#### EXERCISE OBJECTIVE:
Output the records exactly as they appear, with no pictures included.

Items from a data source
________________
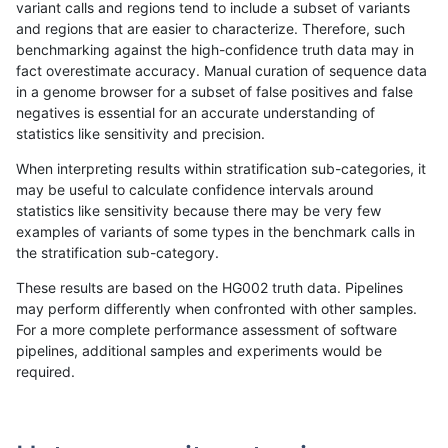
variant calls and regions tend to include a subset of variants
and regions that are easier to characterize. Therefore, such
gduggal-snapplat
INDEL
I6_15
tech_badpromoters
heta
benchmarking against the high-confidence truth data may in
fact overestimate accuracy. Manual curation of sequence data
gduggal-snapplat
INDEL
I6_15
tech_badpromoters
het
in a genome browser for a subset of false positives and false
negatives is essential for an accurate understanding of
gduggal-snapplat
INDEL
I6_15
tech_badpromoters
*
statistics like sensitivity and precision.
gduggal-snapplat
INDEL
I1_5
tech_badpromoters
hom
When interpreting results within stratification sub-categories, it
may be useful to calculate confidence intervals around
gduggal-snapplat
INDEL
I1_5
tech_badpromoters
heta
statistics like sensitivity because there may be very few
«
1
2
...
13
14
15
16
17
18
19
20
21
...
1720
1721
»
examples of variants of some types in the benchmark calls in
the stratification sub-category.
These results are based on the HG002 truth data. Pipelines
may perform differently when confronted with other samples.
For a more complete performance assessment of software
pipelines, additional samples and experiments would be
required.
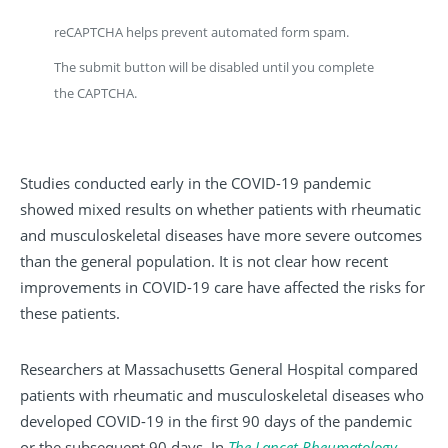
reCAPTCHA helps prevent automated form spam.
The submit button will be disabled until you complete
the CAPTCHA.
Studies conducted early in the COVID-19 pandemic
showed mixed results on whether patients with rheumatic
and musculoskeletal diseases have more severe outcomes
than the general population. It is not clear how recent
improvements in COVID-19 care have affected the risks for
these patients.
Researchers at Massachusetts General Hospital compared
patients with rheumatic and musculoskeletal diseases who
developed COVID-19 in the first 90 days of the pandemic
or the subsequent 90 days. In
The Lancet Rheumatology
,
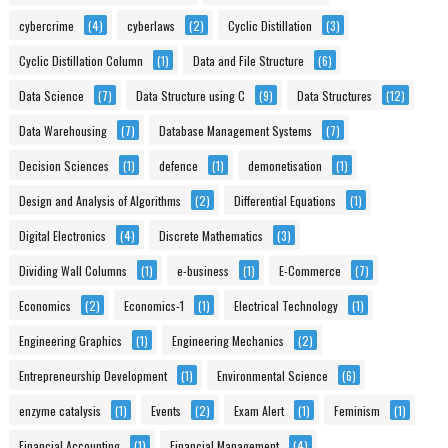
cybercrime
(4)
cyberlaws
(2)
Cyclic Distillation
(3)
Cyclic Distillation Column
(1)
Data and File Structure
(6)
Data Science
(7)
Data Structure using C
(9)
Data Structures
(12)
Data Warehousing
(7)
Database Management Systems
(7)
Decision Sciences
(1)
defence
(1)
demonetisation
(1)
Design and Analysis of Algorithms
(2)
Differential Equations
(1)
Digital Electronics
(4)
Discrete Mathematics
(3)
Dividing Wall Columns
(1)
e-business
(1)
E-Commerce
(7)
Economics
(2)
Economics-1
(1)
Electrical Technology
(1)
Engineering Graphics
(1)
Engineering Mechanics
(2)
Entrepreneurship Development
(1)
Environmental Science
(6)
enzyme catalysis
(1)
Events
(2)
Exam Alert
(1)
Feminism
(1)
Financial Accounting
(1)
Financial Management
(4)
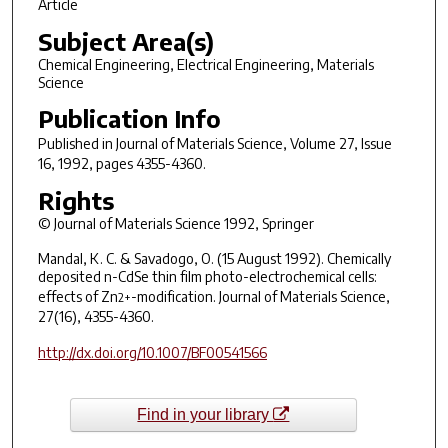
Article
Subject Area(s)
Chemical Engineering, Electrical Engineering, Materials
Science
Publication Info
Published in
Journal of Materials Science
, Volume 27, Issue
16, 1992, pages 4355-4360.
Rights
© Journal of Materials Science 1992, Springer
Mandal, K. C. & Savadogo, O. (15 August 1992). Chemically
deposited n-CdSe thin film photo-electrochemical cells:
effects of Zn
-modification.
Journal of Materials Science
,
2+
27(16), 4355-4360.
http://dx.doi.org/10.1007/BF00541566
Find in your library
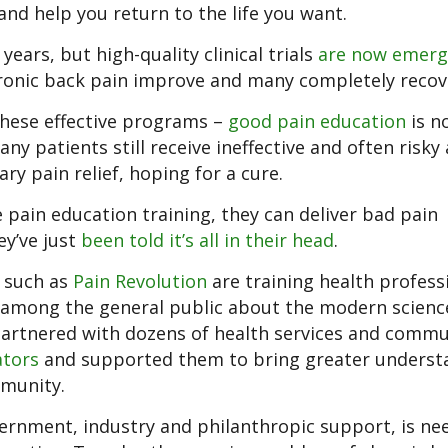
nd help you return to the life you want.
ars, but high-quality clinical trials
are now emerg
ronic back pain improve and many completely recov
 these effective programs –
good pain education
is n
ny patients still receive ineffective and often risky
y pain relief, hoping for a cure.
pain education training, they can deliver bad pain
ey’ve just
been told it’s all in their head
.
s such as
Pain Revolution
are training health profess
 among the general public about the modern scienc
partnered with dozens of health services and commu
ators
and supported them to bring greater underst
mmunity.
rnment, industry and philanthropic support, is ne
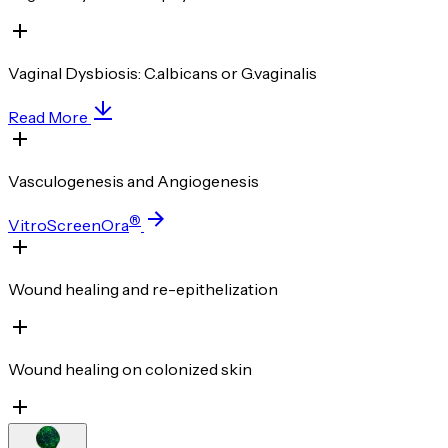
Vaginal Dysbiosis: C.albicans or G.vaginalis
Read More
Vasculogenesis and Angiogenesis
®
VitroScreenOra
Wound healing and re-epithelization
Wound healing on colonized skin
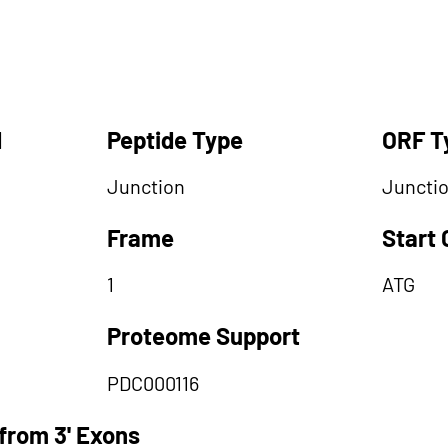
d
Peptide Type
ORF T
Junction
Juncti
Frame
Start
1
ATG
Proteome Support
PDC000116
from 3' Exons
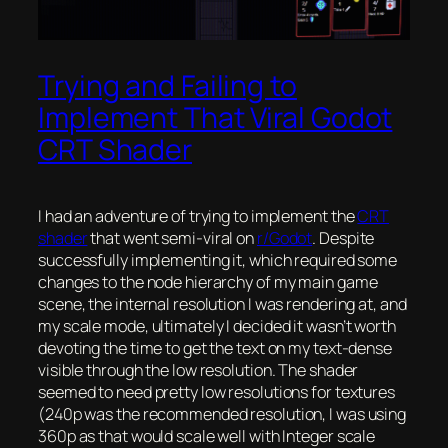
Trying and Failing to
Implement That Viral Godot
CRT Shader
I had an adventure of trying to implement the
CRT
shader
that went semi-viral on
r/Godot
. Despite
successfully implementing it, which required some
changes to the node hierarchy of my main game
scene, the internal resolution I was rendering at, and
my scale mode, ultimately I decided it wasn’t worth
devoting the time to get the text on my text-dense
visible through the low resolution. The shader
seemed to need pretty low resolutions for textures
(240p was the recommended resolution, I was using
360p as that would scale well with Integer scale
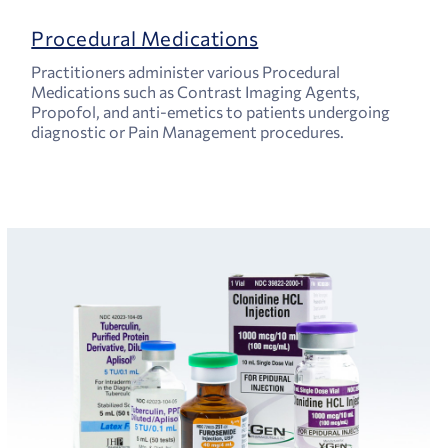
Procedural Medications
Practitioners administer various Procedural
Medications such as Contrast Imaging Agents,
Propofol, and anti-emetics to patients undergoing
diagnostic or Pain Management procedures.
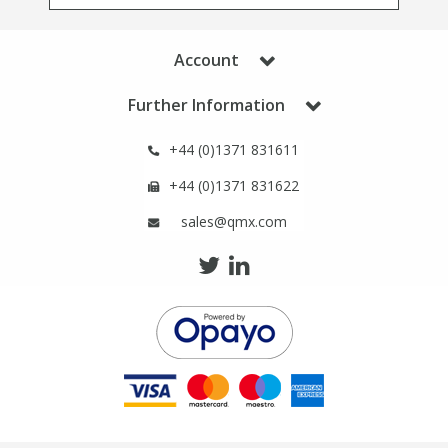
Phthalates
Phthalates
Account
Steroids
Steroids
Further Information
Thyroxines
Thyroxines
+44 (0)1371 831611
Tobacco & Vaping
Tobacco & Vaping
+44 (0)1371 831622
sales@qmx.com
Toxicology
Toxicology
Toxins
Toxins
Vitamins
Vitamins
VOCs
VOCs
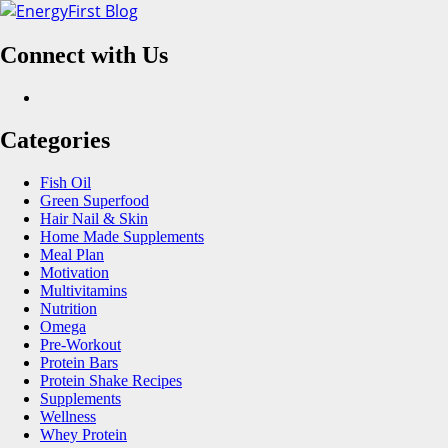
Skip
to
Connect with Us
content
Facebook
Categories
Fish Oil
Green Superfood
Hair Nail & Skin
Home Made Supplements
Meal Plan
Motivation
Multivitamins
Nutrition
Omega
Pre-Workout
Protein Bars
Protein Shake Recipes
Supplements
Wellness
Whey Protein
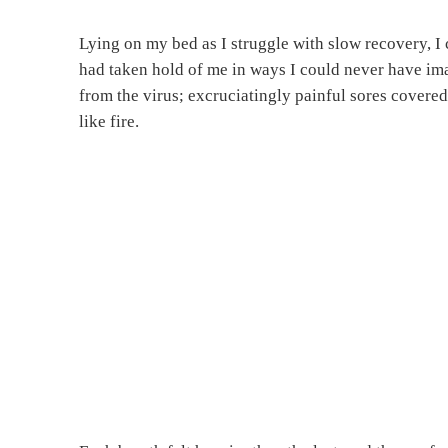
Lying on my bed as I struggle with slow recovery, I
had taken hold of me in ways I could never have ima
from the virus; excruciatingly painful sores covere
like fire.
________________
#### RESPONSE TO THIS EXERCISE:
variant calls and regions tend to include a subset of variants
and regions that are easier to characterize. Therefore, such
gduggal-snapplat
INDEL
I6_15
tech_badpromoters
heta
benchmarking against the high-confidence truth data may in
fact overestimate accuracy. Manual curation of sequence data
gduggal-snapplat
INDEL
I6_15
tech_badpromoters
het
in a genome browser for a subset of false positives and false
negatives is essential for an accurate understanding of
gduggal-snapplat
INDEL
I6_15
tech_badpromoters
*
statistics like sensitivity and precision.
gduggal-snapplat
INDEL
I1_5
tech_badpromoters
hom
When interpreting results within stratification sub-categories, it
may be useful to calculate confidence intervals around
gduggal-snapplat
INDEL
I1_5
tech_badpromoters
heta
statistics like sensitivity because there may be very few
«
1
2
...
13
14
15
16
17
18
19
20
21
...
1720
1721
»
examples of variants of some types in the benchmark calls in
the stratification sub-category.
These results are based on the HG002 truth data. Pipelines
may perform differently when confronted with other samples.
For a more complete performance assessment of software
pipelines, additional samples and experiments would be
required.
reCAPTCHA helps prevent automated form spam.
The submit button will be disabled until you complete
the CAPTCHA.
Studies conducted early in the COVID-19 pandemic
showed mixed results on whether patients with rheumatic
and musculoskeletal diseases have more severe outcomes
than the general population. It is not clear how recent
improvements in COVID-19 care have affected the risks for
these patients.
Researchers at Massachusetts General Hospital compared
patients with rheumatic and musculoskeletal diseases who
developed COVID-19 in the first 90 days of the pandemic
or the subsequent 90 days. In
The Lancet Rheumatology
,
cybercrime
(4)
cyberlaws
(2)
Cyclic Distillation
(3)
Cyclic Distillation Column
(1)
Data and File Structure
(6)
Data Science
(7)
Data Structure using C
(9)
Data Structures
(12)
Data Warehousing
(7)
Database Management Systems
(7)
Decision Sciences
(1)
defence
(1)
demonetisation
(1)
Design and Analysis of Algorithms
(2)
Differential Equations
(1)
Digital Electronics
(4)
Discrete Mathematics
(3)
Dividing Wall Columns
(1)
e-business
(1)
E-Commerce
(7)
Economics
(2)
Economics-1
(1)
Electrical Technology
(1)
Engineering Graphics
(1)
Engineering Mechanics
(2)
Entrepreneurship Development
(1)
Environmental Science
(6)
enzyme catalysis
(1)
Events
(2)
Exam Alert
(1)
Feminism
(1)
Financial Accounting
(1)
Financial Management
(4)
Article
Subject Area(s)
Chemical Engineering, Electrical Engineering, Materials
Science
Publication Info
Published in
Journal of Materials Science
, Volume 27, Issue
16, 1992, pages 4355-4360.
Rights
© Journal of Materials Science 1992, Springer
Mandal, K. C. & Savadogo, O. (15 August 1992). Chemically
deposited n-CdSe thin film photo-electrochemical cells:
effects of Zn
-modification.
Journal of Materials Science
,
2+
27(16), 4355-4360.
http://dx.doi.org/10.1007/BF00541566
Find in your library
nd help you return to the life you want.
ars, but high-quality clinical trials
are now emerg
ronic back pain improve and many completely recov
 these effective programs –
good pain education
is n
ny patients still receive ineffective and often risky
y pain relief, hoping for a cure.
pain education training, they can deliver bad pain
ey’ve just
been told it’s all in their head
.
s such as
Pain Revolution
are training health profess
 among the general public about the modern scienc
partnered with dozens of health services and commu
ators
and supported them to bring greater underst
mmunity.
rnment, industry and philanthropic support, is ne
Vaginal Dysbiosis: C.albicans or G.vaginalis
Read More
Vasculogenesis and Angiogenesis
®
VitroScreenOra
Wound healing and re-epithelization
Wound healing on colonized skin
d
Peptide Type
ORF T
Junction
Juncti
Frame
Start
1
ATG
Proteome Support
PDC000116
from 3' Exons
Trying and Failing to
Implement That Viral Godot
CRT Shader
I had an adventure of trying to implement the
CRT
shader
that went semi-viral on
r/Godot
. Despite
successfully implementing it, which required some
changes to the node hierarchy of my main game
scene, the internal resolution I was rendering at, and
my scale mode, ultimately I decided it wasn’t worth
devoting the time to get the text on my text-dense
visible through the low resolution. The shader
seemed to need pretty low resolutions for textures
(240p was the recommended resolution, I was using
360p as that would scale well with Integer scale
Procedural Medications
Practitioners administer various Procedural
Medications such as Contrast Imaging Agents,
Propofol, and anti-emetics to patients undergoing
diagnostic or Pain Management procedures.
Phthalates
Phthalates
Account
Steroids
Steroids
Further Information
Thyroxines
Thyroxines
+44 (0)1371 831611
Tobacco & Vaping
Tobacco & Vaping
+44 (0)1371 831622
sales@qmx.com
Toxicology
Toxicology
Toxins
Toxins
Vitamins
Vitamins
VOCs
VOCs
Skip
to
Connect with Us
content
Facebook
Categories
Fish Oil
Green Superfood
Hair Nail & Skin
Home Made Supplements
Meal Plan
Motivation
Multivitamins
Nutrition
Omega
Pre-Workout
Protein Bars
Protein Shake Recipes
Supplements
Wellness
Whey Protein
Lying on my bed as I struggle with slow recovery, I
had taken hold of me in ways I could never have ima
from the virus; excruciatingly painful sores covere
like fire.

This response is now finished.